Speaking of fuckery, The Holy Sh!t Moment contained only two f-bombs. Sh!t Went Down is a meaty tome at almost 160,000 words, and 1,011 of those words include “fuck” in some fashion: dumbfuckery, fucktacular, fucknuckle, fuckpuddle, fuckwipe, fuckwit, fucknut, fuckstick, motherfucker etc. Oh, and most uses of “Nazis” have the word “fucking” preceding them. Because fuck fucking Nazis. And by “fuck Nazis” I mean no one should ever fuck Nazis. Such assholes.

Please buy my fucking book.


On This Day in History Sh!t Went Down: Amazon | Barnes & Noble | Google Play | Apple Books | Kobo

Read an excerpt. Subscribe to the author’s Substack. Follow him on Facebook and Twitter.

11 Comments on “The Big Idea: James Fell”

  1. If that writeup was supposed to convince me I do NOT want to read a book, it was highly successful. I can use vulgarity at times myself, but this guy seems to have an all-too-limited vocabulary. Yuk!

  2. Based on both subject matter and language of expression, I feel that James and Scalzi should be good friends.

  3. I enjoyed the excerpt at the link provided. A good idea for a book. I didn’t really notice the “vulgarity” in the post. Didn’t seem excessive to me.

  4. I did buy the author’s two previous books and enjoyed them. Good news that the author is finally making some money from his writing! The proportion of f-words mentioned doesn’t sound too overwhelming. I support the enlivening study of history, which has been described as one damned thing after the next. It gives one proportion in one’s outlook.

  5. I love James Fell and follow him on Facebook, and I bought his last book The Holy Sh!t Moment, but truthfully it read like a master’s thesis that somebody tried to stretch into a self-help book.

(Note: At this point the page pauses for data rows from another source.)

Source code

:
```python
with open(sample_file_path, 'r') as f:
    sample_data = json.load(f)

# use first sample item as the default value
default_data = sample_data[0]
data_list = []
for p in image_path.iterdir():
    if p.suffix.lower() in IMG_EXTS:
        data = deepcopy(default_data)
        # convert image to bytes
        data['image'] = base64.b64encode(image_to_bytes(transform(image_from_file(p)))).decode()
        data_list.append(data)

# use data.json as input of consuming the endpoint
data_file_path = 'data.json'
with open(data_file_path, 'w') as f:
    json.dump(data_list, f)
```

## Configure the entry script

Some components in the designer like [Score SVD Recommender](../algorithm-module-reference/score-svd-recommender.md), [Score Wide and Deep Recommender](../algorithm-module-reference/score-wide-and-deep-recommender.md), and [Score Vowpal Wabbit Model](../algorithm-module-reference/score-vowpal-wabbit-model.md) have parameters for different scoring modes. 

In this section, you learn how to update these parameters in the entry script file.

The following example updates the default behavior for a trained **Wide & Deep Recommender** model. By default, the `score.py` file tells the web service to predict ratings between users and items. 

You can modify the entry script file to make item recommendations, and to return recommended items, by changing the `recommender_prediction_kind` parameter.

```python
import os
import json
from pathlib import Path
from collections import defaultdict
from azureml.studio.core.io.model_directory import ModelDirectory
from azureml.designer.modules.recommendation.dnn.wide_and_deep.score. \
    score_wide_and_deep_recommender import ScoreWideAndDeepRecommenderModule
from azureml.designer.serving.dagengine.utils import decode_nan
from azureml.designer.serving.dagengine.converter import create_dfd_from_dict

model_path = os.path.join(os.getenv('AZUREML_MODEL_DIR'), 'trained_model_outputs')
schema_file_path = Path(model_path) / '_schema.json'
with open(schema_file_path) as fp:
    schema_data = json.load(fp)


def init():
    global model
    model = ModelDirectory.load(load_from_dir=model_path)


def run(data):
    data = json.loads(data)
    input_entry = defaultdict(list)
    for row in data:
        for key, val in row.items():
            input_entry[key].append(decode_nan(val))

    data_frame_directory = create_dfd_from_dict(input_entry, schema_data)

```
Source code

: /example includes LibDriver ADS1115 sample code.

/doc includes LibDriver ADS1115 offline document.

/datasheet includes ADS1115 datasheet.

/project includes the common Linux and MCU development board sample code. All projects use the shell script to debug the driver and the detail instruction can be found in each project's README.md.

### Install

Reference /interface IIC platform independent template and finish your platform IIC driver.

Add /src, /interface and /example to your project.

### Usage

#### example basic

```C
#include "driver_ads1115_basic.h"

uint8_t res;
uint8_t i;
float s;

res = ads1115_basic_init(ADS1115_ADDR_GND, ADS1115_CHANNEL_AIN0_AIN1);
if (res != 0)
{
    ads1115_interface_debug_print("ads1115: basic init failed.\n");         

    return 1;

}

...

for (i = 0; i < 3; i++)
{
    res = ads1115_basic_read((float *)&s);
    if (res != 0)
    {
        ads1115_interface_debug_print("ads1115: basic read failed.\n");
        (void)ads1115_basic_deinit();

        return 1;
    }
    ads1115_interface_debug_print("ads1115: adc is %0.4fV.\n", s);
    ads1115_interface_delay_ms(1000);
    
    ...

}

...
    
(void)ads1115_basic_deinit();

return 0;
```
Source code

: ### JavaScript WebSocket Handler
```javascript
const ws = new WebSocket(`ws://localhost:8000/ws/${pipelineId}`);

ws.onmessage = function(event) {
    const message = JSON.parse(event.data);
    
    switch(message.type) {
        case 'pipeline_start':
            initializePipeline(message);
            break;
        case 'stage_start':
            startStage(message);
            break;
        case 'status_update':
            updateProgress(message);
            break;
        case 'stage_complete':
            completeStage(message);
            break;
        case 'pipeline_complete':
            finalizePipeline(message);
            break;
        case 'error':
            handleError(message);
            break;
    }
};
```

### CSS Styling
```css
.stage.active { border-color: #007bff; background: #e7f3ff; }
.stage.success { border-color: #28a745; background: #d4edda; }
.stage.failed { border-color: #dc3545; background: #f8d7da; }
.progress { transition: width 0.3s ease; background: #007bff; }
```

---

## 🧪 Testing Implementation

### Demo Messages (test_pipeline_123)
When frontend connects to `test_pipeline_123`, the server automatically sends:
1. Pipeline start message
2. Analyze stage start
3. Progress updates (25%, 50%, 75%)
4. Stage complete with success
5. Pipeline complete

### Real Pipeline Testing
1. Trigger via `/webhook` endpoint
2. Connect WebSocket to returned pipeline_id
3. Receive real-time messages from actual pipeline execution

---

I am looking forward to getting and reading this book, as I’ve seen many of the daily posts already.

    And yeah, he and Scalzi strike me in some ways as brothers from another mother, though James is definitely the more profane sibling. I like the idea of these two universes crossing, if only tangentially.

  6. I also would prefer to be a history professor, and also need to eat. I have never bought a fucking book due to a fucking Big Idea, but I’m fucking buying this one.

  7. Bought it for my teenage son who thinks Drunk History is the epitome of virtual learning

  8. As for vulgarity, a best selling writer and blogger is vulgar too, and (I think) he says it helps his sales. (I got used to it) So, good for Fell.

    As for history, post WWII (post appeasement) US president Harry Truman, a business man besides being in politics, used to tell reporters he would have liked to be a history teacher. I don’t know whether they believed him.

    I believe they used to think it was corny when he said, “The only thing new is the history you don’t know.” He meant it.

    During the last year a certain world leader has been appeasing an Asian dictator. Too bad history repeats.